In recent annual reports the Pentagon has criticized China for its massive military buildup, saying its motives and spending are unclear.

"We desire to work with every country in Asia to deepen our understanding of their military and defense finances, and to do so on a reciprocal basis," Gates said.

Lack of such clarity, Gates said, can lead to outright suspicion.

In response, the top ranking Chinese official at the forum took aim at U.S. missile defense policies — which include plans for anti-missile defenses with Japan, as well as the deployment of missile defense sites in Poland and the Czech Republic.

Lt. Gen. Ma Xiaotian, deputy chief of the General Staff for the People's Liberation Army, said developing such an offensive — rather than purely defensive — system could tip the balance of power and threaten peace.

"We do not support either side to take the initiative to break the balance," he said. He also said dismissed claims that China's military is dramatically expanding. China's spending on defense, he said, is low.

Gates has consistently sounded a more conciliatory tone toward China, which he visited late last year for high-level meetings with the country's leaders. However, relations have been strained by revelations in March that the U.S. military mistakenly delivered fuses for long-range missiles to Taiwan, triggering a strong protest from Beijing.

On Friday, Gates declined to discuss the lengthy report he received Tuesday on the blunder and, more broadly, on the Pentagon's handling of nuclear-related materials.

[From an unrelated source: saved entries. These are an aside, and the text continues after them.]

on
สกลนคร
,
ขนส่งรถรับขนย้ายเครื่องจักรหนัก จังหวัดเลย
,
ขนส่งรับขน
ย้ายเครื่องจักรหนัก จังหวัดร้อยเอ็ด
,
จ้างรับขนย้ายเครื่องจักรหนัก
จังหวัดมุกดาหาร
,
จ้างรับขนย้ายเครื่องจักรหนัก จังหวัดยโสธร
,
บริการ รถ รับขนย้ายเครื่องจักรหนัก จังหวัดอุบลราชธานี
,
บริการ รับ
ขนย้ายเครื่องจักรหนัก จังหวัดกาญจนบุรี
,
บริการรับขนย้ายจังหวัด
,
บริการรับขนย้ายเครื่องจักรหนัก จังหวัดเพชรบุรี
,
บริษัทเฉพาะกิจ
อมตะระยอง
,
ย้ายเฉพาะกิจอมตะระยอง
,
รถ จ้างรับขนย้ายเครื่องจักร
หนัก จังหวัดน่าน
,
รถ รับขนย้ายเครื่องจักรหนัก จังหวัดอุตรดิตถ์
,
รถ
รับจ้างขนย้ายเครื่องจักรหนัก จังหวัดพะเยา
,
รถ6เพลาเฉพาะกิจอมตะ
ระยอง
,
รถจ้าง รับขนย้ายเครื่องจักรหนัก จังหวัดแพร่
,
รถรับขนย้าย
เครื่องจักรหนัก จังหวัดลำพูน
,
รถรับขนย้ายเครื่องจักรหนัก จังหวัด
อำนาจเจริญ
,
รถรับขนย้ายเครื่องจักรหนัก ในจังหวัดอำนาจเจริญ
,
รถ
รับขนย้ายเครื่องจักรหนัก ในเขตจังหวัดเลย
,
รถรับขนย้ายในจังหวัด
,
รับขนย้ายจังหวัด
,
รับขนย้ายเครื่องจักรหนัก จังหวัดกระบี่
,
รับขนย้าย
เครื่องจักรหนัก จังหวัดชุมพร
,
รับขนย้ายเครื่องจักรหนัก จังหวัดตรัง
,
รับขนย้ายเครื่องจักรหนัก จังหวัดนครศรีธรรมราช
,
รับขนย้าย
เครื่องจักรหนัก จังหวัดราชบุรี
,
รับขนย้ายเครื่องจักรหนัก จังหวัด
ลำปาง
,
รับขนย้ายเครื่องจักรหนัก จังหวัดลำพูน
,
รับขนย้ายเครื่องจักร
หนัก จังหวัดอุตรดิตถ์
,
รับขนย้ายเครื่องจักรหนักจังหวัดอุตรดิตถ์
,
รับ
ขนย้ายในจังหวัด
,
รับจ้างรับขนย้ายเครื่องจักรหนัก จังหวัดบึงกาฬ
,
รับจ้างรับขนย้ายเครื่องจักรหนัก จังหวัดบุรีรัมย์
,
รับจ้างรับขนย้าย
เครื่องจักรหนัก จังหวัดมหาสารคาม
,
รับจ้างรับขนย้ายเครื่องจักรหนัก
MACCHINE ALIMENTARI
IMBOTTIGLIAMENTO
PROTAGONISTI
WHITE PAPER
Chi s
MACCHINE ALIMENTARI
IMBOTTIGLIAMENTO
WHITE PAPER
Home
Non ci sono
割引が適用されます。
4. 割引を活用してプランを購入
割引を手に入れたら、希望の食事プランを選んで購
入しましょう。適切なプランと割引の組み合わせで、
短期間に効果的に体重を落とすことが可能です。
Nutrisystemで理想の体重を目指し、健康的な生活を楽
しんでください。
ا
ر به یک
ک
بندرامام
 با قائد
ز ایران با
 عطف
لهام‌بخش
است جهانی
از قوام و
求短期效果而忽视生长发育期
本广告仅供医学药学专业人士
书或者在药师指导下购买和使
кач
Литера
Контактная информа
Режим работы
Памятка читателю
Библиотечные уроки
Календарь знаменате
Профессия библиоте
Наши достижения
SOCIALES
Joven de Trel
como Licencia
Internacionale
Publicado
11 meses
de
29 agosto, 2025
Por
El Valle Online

Gates, who has made four major trips to Asia during his 17-month tenure as Pentagon chief, has also suggested that the U.S. — as a Pacific nation — has been a key factor in the ability of other Asian countries to grow and prosper.

In another veiled reference to China, he said the U.S. presence in the region has opened doors and protected "common spaces on the high seas, in space and, more and more, in the cyber world."

U.S. officials have suspected the Chinese of trying to hack into U.S. government computers. In one instance, a number of Pentagon computers had to be taken off line for several days — but officials never openly blamed China.

Gates was scheduled to leave Singapore on Sunday and then visit defense leaders in Thailand and South Korea.